Fragmento del texto:
La indiferencia en la época del capital


Salvatore Bravo, Sinistra in Rete

El relativismo resultante del capitalismo no es comparable con los relativismos que han ocurrido a lo largo de la historia de la humanidad. El relativismo de nuestro tiempo tiene una estructura profunda en la psique, en las emociones y en el cuerpo vivido de los sujetos conscientes o inconscientes del capital, consiste en la indiferencia. Los relativismos del pasado fueron la elaboración colectiva de verdades orgánicas en el poder, tenían un fuerte valor político y ético. El relativismo fue el paso obligatorio hacia la reorientación de la Gestalt. En nuestro tiempo, el relativismo es "el hábito de experimentar los propios deseos personales como verdades absolutas". La individualidad ha automatizado la dimensión del deseo sin pensamiento y sin autorreflexión.

Extracto de datos:
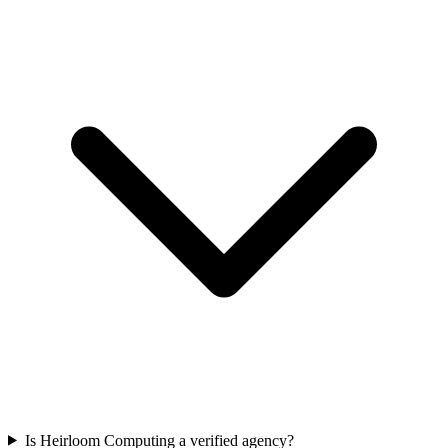
Is Heirloom Computing a verified agency?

Preguntas de estudio:
1 - Transcribe del fragmento sobre la indiferencia el pasaje que va desde "Salvatore Bravo, Sinistra" hasta "y sin autorreflexión.", ambos incluidos.
2 - Según el fragmento sobre la indiferencia, ¿en qué ámbitos tiene su estructura profunda el relativismo de nuestro tiempo? Enuméralos todos.

Respuestas numeradas:
1 -
Salvatore Bravo, Sinistra in Rete

El relativismo resultante del capitalismo no es comparable con los relativismos que han ocurrido a lo largo de la historia de la humanidad. El relativismo de nuestro tiempo tiene una estructura profunda en la psique, en las emociones y en el cuerpo vivido de los sujetos conscientes o inconscientes del capital, consiste en la indiferencia. Los relativismos del pasado fueron la elaboración colectiva de verdades orgánicas en el poder, tenían un fuerte valor político y ético. El relativismo fue el paso obligatorio hacia la reorientación de la Gestalt. En nuestro tiempo, el relativismo es "el hábito de experimentar los propios deseos personales como verdades absolutas". La individualidad ha automatizado la dimensión del deseo sin pensamiento y sin autorreflexión.

2 -
- La psique
- Las emociones
- El cuerpo vivido de los sujetos conscientes o inconscientes del capital